L’après-midi a débuté par des tables rondes qui ont offert aux participants l’occasion d’échanger entre acteurs du système éducatif sur les relations qu’entretiennent les directeurs belges francophones avec d’autres acteurs intermédiaires impliqués dans les modalités de pilotage – pouvoirs organisateurs, formateurs, conseillers au soutien et à l’accompagnement, délégués au contrat d’objectifs – ainsi qu’avec le monde de la recherche en éducation. Ces moments d’échange ont permis d’apporter des éclairages et des pistes de réflexion autour de plusieurs questions centrales :

  • Le délégués au contrat d’objectifs : évaluateur, contrôleur ou accompagnateur ?
  • Les membres des pouvoirs organisateurs : signataires officiels des contrats d’objectifs et/ou réels acteurs dans le cadre de leur mise en œuvre ?
  • La formation des directeurs contribue-t-elle à la mise en place de conditions nécessaires à la mise en œuvre des contrats d’objectifs (gestion de conflits, mobilisation des enseignants, résistances au changement, pilotage par les résultats, etc.) ?
  • Viser l’efficacité et l’équité au sein des établissements scolaires : faut-il choisir entre la liberté pédagogique et les connaissances issues de la recherche ?
  • Quelle complémentarité entre les directeurs et les conseillers au soutien et à l’accompagnement dans la mise en œuvre des contrats d’objectifs ?
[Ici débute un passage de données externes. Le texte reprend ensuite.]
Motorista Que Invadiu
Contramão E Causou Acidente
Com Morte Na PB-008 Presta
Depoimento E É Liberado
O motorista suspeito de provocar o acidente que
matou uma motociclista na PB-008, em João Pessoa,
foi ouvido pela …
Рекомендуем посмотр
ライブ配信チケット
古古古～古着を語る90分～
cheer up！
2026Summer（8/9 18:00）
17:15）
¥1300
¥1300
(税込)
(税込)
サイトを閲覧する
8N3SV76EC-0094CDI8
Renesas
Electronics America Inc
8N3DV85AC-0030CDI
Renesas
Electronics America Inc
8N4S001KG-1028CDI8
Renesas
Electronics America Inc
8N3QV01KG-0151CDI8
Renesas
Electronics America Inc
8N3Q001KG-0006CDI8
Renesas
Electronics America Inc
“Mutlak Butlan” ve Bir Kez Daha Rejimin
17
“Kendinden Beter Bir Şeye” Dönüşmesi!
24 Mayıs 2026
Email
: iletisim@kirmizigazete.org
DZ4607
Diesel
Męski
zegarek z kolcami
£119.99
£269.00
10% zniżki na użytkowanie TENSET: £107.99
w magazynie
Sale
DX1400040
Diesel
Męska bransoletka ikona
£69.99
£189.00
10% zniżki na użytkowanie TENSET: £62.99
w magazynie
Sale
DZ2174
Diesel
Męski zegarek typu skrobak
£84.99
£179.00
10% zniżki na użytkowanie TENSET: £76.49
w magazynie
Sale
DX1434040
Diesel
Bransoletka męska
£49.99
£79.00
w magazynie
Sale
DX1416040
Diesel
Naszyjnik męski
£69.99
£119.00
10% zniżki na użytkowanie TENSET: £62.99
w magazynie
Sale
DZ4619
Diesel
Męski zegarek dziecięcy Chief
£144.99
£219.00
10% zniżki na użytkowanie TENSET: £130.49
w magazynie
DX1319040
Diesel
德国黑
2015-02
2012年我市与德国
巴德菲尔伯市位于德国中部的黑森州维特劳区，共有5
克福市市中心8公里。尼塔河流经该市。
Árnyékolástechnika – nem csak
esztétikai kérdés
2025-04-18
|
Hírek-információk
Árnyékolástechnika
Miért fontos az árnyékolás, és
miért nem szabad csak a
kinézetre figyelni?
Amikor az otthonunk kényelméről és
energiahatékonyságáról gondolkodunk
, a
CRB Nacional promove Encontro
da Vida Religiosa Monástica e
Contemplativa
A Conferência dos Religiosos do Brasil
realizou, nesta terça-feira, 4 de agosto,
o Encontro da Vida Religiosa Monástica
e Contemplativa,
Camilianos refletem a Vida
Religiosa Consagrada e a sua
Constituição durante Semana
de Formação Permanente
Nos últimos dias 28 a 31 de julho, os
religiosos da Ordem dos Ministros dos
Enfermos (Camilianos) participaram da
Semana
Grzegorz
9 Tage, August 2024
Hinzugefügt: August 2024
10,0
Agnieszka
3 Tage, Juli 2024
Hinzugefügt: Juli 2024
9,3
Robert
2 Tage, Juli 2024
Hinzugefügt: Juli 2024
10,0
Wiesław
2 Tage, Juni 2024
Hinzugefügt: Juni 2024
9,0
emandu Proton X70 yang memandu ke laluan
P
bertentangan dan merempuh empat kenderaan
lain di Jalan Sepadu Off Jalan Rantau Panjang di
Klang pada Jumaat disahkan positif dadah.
Formation en gestion d’établissement

En clôture de journée, cinq enseignants-chercheurs des institutions universitaires belges francophones – Ariane Baye (ULiège), Sandrine Biémar (UNAMUR), Xavier Dumay (UCLouvain), Marie Görransson (ULB) et Marc Demeuse (UMONS) – ont proposé une présentation intitulée « Penser une formation diplômante en gestion d’établissement : un levier solide pour le renforcement des compétences et la valorisation de la fonction de direction ». Dans cette intervention à plusieurs voix, ils ont présenté le projet de Master de spécialisation en gestion d’établissement.

Partant du postulat que les directeurs sont des acteurs clés dans la mise en place de la réforme du Pacte pour un Enseignement d’excellence et que ceux-ci font face à une complexification et à un élargissement de leurs tâches et de leurs responsabilités, ce master interuniversitaire ambitionne de leur offrir une reconnaissance académique​ en articulant ce cursus à la formation initiale en vigueur. Les questions soulevées par les participants ont mis en lumière l’intérêt pour cette formation, envisagée comme un levier pour valoriser la fonction de direction et doter ces acteurs de compétences diverses afin de relever les nombreux défis induits par les nouvelles modalités de pilotage.

Cette journée d’étude a ainsi permis de poser un regard critique et constructif sur une décennie de transformations du système éducatif en Belgique francophone, tout en enrichissant la réflexion grâce aux perspectives internationales, ouvrant ainsi des pistes prometteuses pour l’avenir du Pacte pour un Enseignement d’excellence.